College with like-minded equestrians proved much happier and these days her 17-year-old competition mare Arlande – AKA ‘Lara’ – is the light of her life.
“A complete anti-Christ in the box!” mutters Pam as she answers her mobile phone whose ring-tone, naturally, is a horse’s whinny.
“Yeah, she’s a nightmare to tack up,” Kate giggles. “She puts her head down to bite her leg and then tries to turn and bite you. If she was human she’d be a dizzy blonde in high heels, a complete diva!
“But once she’s tacked up and out she’s great and we’ve been going really well together so far this year.”
High performance
Kate first competed in international para-equestrian when she was still in Junior Cert and is part of Para-Equestrian Ireland’s high performance squad since 2011.
She has already competed in two European Championships and the 2014 World Equestrian Games in France (ninth in her class).
There are no speciality para-equestrian competitions in Ireland so she competes in able-bodied dressage here and beat 26 riders to win the elementary class (the third of six levels in dressage) at this season's National Winter Finals in Cavan.
That qualified her for the Hickstead Masters in June but has also left her with a quandary because all her competitions are currently self-funded.
“The European Championships are in Sweden in late August and to qualify Para-Equestrian Ireland have upped the qualification mark to 69 per cent, which is even higher than the usual 67 per cent.
“There’s a para competition in Hartpury (England) in July and another in England two weeks later so I’m hoping to compete in those to try to qualify for Europeans.”
Her scores in Hickstead, which is not a starred, international event, won’t count for Europeans but she doesn’t want to pass up the opportunity of competing in such a prestigious venue.

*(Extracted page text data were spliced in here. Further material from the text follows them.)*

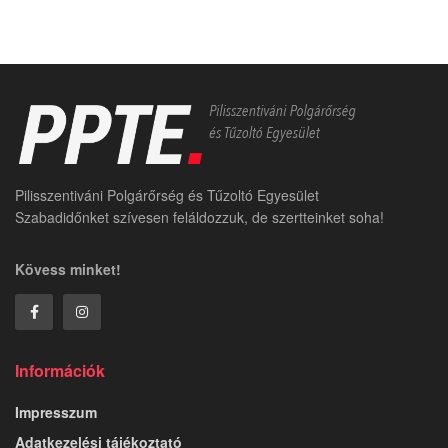
Pilisszentiváni Polgárőrség és Tűzoltó Egyesület
Szabadidőnket szívesen feláldozzuk, de szertteinket soha!
Kövess minket!
Információk
Impresszum
Adatkezelési tájékoztató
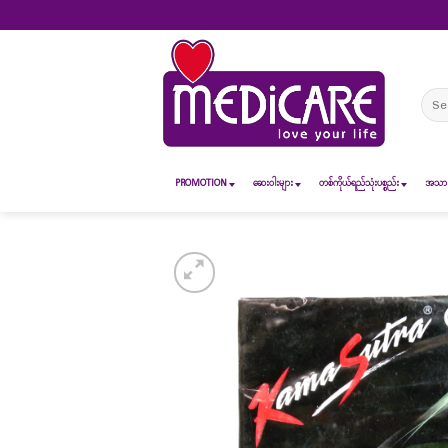
Skip
to
content
Sear
for:
PROMOTION
ဆေး၀ါးများ
တစ်ကိုယ်ရည်သုံးပစ္စည်း
အသားအ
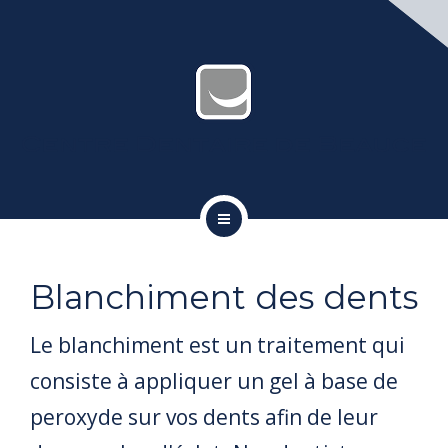
IMPLANTOLOGIE
ESTHÉTIQUE
SERVICES GÉNÉRAUX
CONTACT
À PROPOS
Blanchiment des dents
ORTHODONTIE
Le blanchiment est un traitement qui
IMPLANTOLOGIE
consiste à appliquer un gel à base de
ESTHÉTIQUE
peroxyde sur vos dents afin de leur
SERVICES GÉNÉRAUX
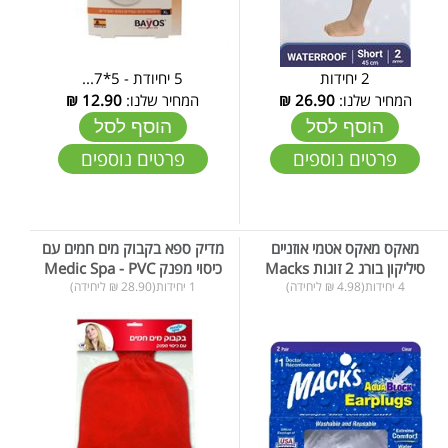
2 יחידות
5 יחיודת - 5*7...
המחיר שלנו:
26.90
₪
המחיר שלנו:
12.90
₪
הוסף לסל
הוסף לסל
פרטים נוספים
פרטים נוספים
מאקס מאקס אטמי אוזניים
מדיק ספא בקבוק מים חמים עם
סיליקון בורג 2 זוגות Macks
כיסוי מפנק Medic Spa - PVC
4 יחידות(4.98 ₪ ליחידה)
1 יחידות(28.90 ₪ ליחידה)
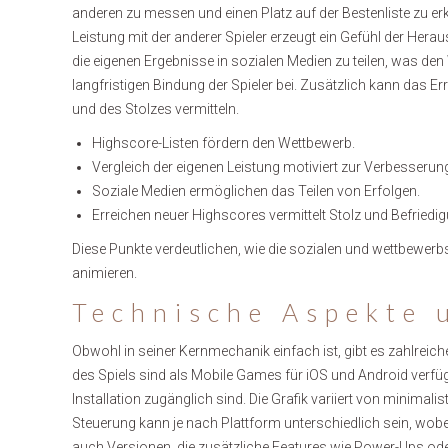
anderen zu messen und einen Platz auf der Bestenliste zu er
Leistung mit der anderer Spieler erzeugt ein Gefühl der Herau
die eigenen Ergebnisse in sozialen Medien zu teilen, was den 
langfristigen Bindung der Spieler bei. Zusätzlich kann das E
und des Stolzes vermitteln.
Highscore-Listen fördern den Wettbewerb.
Vergleich der eigenen Leistung motiviert zur Verbesserun
Soziale Medien ermöglichen das Teilen von Erfolgen.
Erreichen neuer Highscores vermittelt Stolz und Befriedi
Diese Punkte verdeutlichen, wie die sozialen und wettbewerb
animieren.
Technische Aspekte 
Obwohl in seiner Kernmechanik einfach ist, gibt es zahlreic
des Spiels sind als Mobile Games für iOS und Android verfü
Installation zugänglich sind. Die Grafik variiert von minimal
Steuerung kann je nach Plattform unterschiedlich sein, wob
auch Versionen, die zusätzliche Features wie Power-Ups oder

“That’s my dilemma. I wouldn’t usually compete in able-bodied that late in the year. I have some money that I can use for Hickstead, and Hartpury will still be doable, but, after that, I don’t know what I’m going to do.”
Those who see horseboxes and presume ‘loadsamoney’ have no idea of the reality for many equestrians.
Several generations
Pam and Kate are the latest of several generations of her mum’s family to run Broomfield.
It’s a rambling old house with stone stables where white jodphurs wouldn’t survive two minutes of their daily toil through mud and manure and hay and hassle.
Tough daily graft is matched by constant headaches over maintenance and insurance and finding teaching cover whenever they load up Lara and head off to Kate’s competitions, usually sleeping in the truck.
Twice over she has had to learn how to breathe and eat and walk and talk.
To have survived and thrived in such a physically demanding sport and business is testament to both her and Pam’s indefatigable spirit and unbreakable bond.
To get to the next level Kate has now turned to the busy marketplace of crowd-funding and is, literally, depending on the kindness of strangers to help finance her season.
“Because this isn’t just a hobby for me,” she says. “I don’t just compete to take part, I compete to win. Horses are my life.”